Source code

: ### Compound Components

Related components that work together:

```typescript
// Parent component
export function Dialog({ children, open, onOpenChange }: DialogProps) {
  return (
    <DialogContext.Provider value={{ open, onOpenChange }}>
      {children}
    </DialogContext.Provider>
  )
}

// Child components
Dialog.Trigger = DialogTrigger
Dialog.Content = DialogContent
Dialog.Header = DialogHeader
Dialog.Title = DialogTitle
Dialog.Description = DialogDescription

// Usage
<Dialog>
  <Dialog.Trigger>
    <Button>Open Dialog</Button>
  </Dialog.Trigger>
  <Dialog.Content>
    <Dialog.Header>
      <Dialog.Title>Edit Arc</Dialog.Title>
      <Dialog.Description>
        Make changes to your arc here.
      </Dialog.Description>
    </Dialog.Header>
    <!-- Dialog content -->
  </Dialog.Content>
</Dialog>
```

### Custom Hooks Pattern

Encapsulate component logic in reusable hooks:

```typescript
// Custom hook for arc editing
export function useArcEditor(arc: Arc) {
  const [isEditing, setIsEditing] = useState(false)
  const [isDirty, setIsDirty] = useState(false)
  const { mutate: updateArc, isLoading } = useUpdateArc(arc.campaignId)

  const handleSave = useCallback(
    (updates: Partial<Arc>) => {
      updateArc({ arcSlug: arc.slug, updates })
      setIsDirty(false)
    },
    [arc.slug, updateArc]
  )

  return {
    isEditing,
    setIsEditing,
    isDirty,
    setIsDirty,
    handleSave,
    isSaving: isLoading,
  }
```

◆ **WHAT YOU NEED TO DO**:
From the records above, extract everything verbatim.

◆ **THE COMPLETED TASK**:
Source code

: ### Compound Components

Related components that work together:

```typescript
// Parent component
export function Dialog({ children, open, onOpenChange }: DialogProps) {
  return (
    <DialogContext.Provider value={{ open, onOpenChange }}>
      {children}
    </DialogContext.Provider>
  )
}

// Child components
Dialog.Trigger = DialogTrigger
Dialog.Content = DialogContent
Dialog.Header = DialogHeader
Dialog.Title = DialogTitle
Dialog.Description = DialogDescription

// Usage
<Dialog>
  <Dialog.Trigger>
    <Button>Open Dialog</Button>
  </Dialog.Trigger>
  <Dialog.Content>
    <Dialog.Header>
      <Dialog.Title>Edit Arc</Dialog.Title>
      <Dialog.Description>
        Make changes to your arc here.
      </Dialog.Description>
    </Dialog.Header>
    <!-- Dialog content -->
  </Dialog.Content>
</Dialog>
```

### Custom Hooks Pattern

Encapsulate component logic in reusable hooks:

```typescript
// Custom hook for arc editing
export function useArcEditor(arc: Arc) {
  const [isEditing, setIsEditing] = useState(false)
  const [isDirty, setIsDirty] = useState(false)
  const { mutate: updateArc, isLoading } = useUpdateArc(arc.campaignId)

  const handleSave = useCallback(
    (updates: Partial<Arc>) => {
      updateArc({ arcSlug: arc.slug, updates })
      setIsDirty(false)
    },
    [arc.slug, updateArc]
  )

  return {
    isEditing,
    setIsEditing,
    isDirty,
    setIsDirty,
    handleSave,
    isSaving: isLoading,
  }
```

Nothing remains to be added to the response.